Last week I received two invitations to present.
The first was an invitation to present to the Parliamentary Standing Committee on Access to Information, Privacy and Ethics. They are preparing a report on Open Government and would like me to make a short presentation and then answer questions for a couple of hours. This is a ways out but obviously I’m treating it with a significant amount of seriousness – so if you have thoughts or comments on things you think I should share, please feel free to ping me or comment below.
(Speaking of parliament… as an aside, I want again to let developers there know that through some engagement I’ve been having with the parliamentary IT staff they’ve informed me they will be releasing a number of data sets in January including the Hansard.)
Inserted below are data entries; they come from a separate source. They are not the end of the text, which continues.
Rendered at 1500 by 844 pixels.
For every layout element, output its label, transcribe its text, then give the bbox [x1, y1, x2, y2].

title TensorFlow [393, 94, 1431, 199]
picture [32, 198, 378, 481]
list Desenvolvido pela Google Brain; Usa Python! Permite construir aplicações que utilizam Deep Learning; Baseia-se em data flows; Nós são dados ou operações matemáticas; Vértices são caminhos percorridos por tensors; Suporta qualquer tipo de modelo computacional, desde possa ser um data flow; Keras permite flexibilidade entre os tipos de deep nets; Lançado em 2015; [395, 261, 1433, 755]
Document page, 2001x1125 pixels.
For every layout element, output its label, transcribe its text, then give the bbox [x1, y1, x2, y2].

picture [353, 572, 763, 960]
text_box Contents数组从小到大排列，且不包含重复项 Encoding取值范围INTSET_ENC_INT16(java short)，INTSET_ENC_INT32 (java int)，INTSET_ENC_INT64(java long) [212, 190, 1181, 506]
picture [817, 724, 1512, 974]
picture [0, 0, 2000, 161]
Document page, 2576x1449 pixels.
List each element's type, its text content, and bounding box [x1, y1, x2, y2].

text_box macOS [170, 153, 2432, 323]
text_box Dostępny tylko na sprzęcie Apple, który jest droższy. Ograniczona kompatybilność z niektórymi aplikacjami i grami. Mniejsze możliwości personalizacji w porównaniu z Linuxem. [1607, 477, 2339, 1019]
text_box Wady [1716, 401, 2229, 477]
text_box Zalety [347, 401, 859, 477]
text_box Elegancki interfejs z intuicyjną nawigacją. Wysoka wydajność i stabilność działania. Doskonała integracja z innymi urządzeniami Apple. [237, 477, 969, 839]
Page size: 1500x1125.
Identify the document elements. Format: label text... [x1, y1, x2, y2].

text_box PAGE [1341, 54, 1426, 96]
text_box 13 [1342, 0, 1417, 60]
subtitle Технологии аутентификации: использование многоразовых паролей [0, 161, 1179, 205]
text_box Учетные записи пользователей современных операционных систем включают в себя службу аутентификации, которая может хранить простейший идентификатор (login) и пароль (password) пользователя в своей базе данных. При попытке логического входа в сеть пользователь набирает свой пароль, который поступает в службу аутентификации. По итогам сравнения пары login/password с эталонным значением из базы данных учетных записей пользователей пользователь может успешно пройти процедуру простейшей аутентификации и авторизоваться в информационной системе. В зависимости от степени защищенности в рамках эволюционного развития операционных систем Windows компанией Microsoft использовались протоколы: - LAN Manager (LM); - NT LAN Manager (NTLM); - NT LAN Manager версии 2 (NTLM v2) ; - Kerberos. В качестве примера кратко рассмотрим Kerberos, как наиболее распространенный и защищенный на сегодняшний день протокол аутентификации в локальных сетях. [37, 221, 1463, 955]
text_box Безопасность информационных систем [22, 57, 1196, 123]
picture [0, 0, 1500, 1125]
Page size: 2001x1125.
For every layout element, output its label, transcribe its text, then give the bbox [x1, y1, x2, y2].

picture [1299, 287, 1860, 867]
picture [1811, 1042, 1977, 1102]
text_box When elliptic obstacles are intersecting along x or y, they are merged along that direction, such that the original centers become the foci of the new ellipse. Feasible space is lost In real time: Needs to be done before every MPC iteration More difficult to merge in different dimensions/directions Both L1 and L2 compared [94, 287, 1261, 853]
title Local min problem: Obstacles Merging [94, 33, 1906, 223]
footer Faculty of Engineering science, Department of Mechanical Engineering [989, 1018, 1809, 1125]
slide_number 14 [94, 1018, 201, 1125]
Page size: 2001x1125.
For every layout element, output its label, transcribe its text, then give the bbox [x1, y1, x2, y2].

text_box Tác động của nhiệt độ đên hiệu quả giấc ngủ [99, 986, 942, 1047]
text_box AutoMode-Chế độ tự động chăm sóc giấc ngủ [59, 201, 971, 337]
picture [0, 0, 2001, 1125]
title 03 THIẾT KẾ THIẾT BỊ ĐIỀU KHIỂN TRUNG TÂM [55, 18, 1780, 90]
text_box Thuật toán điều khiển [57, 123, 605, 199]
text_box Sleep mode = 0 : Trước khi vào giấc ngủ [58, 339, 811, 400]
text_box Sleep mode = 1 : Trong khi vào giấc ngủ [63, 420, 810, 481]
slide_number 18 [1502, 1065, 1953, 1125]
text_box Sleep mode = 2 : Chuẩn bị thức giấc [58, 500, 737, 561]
Second is, next week, I’ll be at the United Nations as part of the Expert Group Meeting on the 2012 e-Government Survey: Towards a More Citizen-Centric Approach. My main goal here is to stop getting governments to compare themselves to one another on how “successful” they are in delivering services and information online. With a few notable exceptions, most government websites are at best functional at worst, unnavigable. Consequently, comparing themselves to one another allows them to feel like all is okay, when really they are collectively trapped in a world of design mediocrity.
Yes, they aren’t pretty words, but someone has to say them.
So any thoughts on this subject are welcome as well.
More soon on the hackathon and the census.